- Problem statement:
Go through the listing and set it down exactly, leaving out its pictures.

- Data shown:
↓

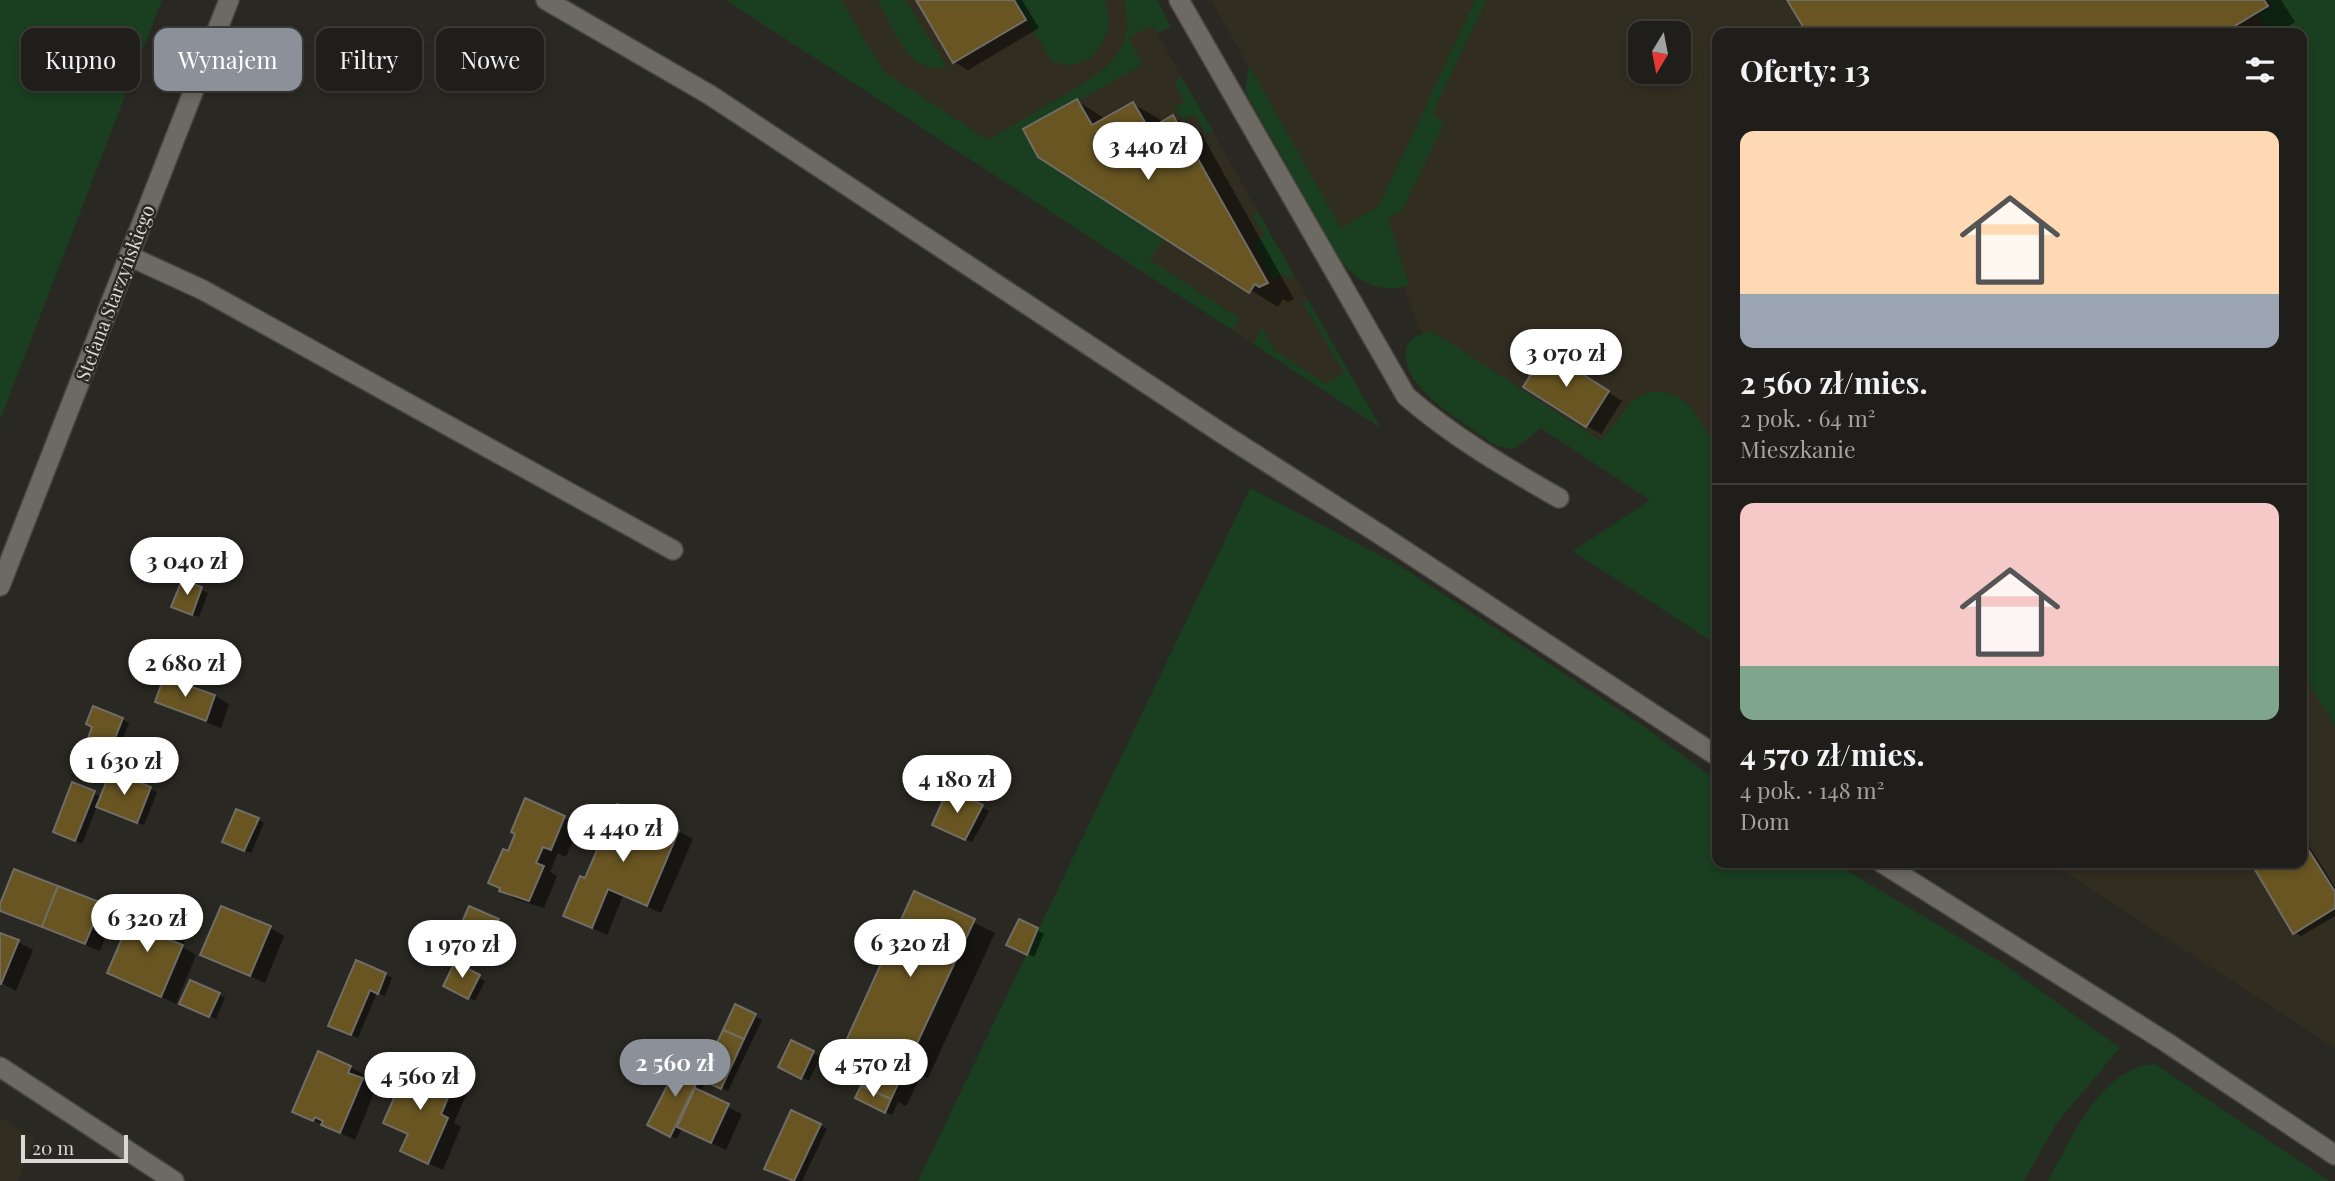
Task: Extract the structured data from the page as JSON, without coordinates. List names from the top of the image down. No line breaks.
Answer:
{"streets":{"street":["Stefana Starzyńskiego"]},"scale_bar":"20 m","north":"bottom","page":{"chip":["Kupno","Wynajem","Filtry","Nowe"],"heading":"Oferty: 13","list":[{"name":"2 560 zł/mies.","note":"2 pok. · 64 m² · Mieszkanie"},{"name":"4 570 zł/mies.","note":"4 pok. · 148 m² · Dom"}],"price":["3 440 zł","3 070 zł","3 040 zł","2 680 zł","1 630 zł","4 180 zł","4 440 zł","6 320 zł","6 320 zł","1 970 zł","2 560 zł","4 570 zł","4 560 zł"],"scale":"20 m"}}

↑

- Result:
Task: Extract the structured data from the page as JSON, without coordinates. List names from the top of the image down. No line breaks.
Answer:
{"streets":{"street":["Stefana Starzyńskiego"]},"scale_bar":"20 m","north":"bottom","page":{"chip":["Kupno","Wynajem","Filtry","Nowe"],"heading":"Oferty: 13","list":[{"name":"2 560 zł/mies.","note":"2 pok. · 64 m² · Mieszkanie"},{"name":"4 570 zł/mies.","note":"4 pok. · 148 m² · Dom"}],"price":["3 440 zł","3 070 zł","3 040 zł","2 680 zł","1 630 zł","4 180 zł","4 440 zł","6 320 zł","6 320 zł","1 970 zł","2 560 zł","4 570 zł","4 560 zł"],"scale":"20 m"}}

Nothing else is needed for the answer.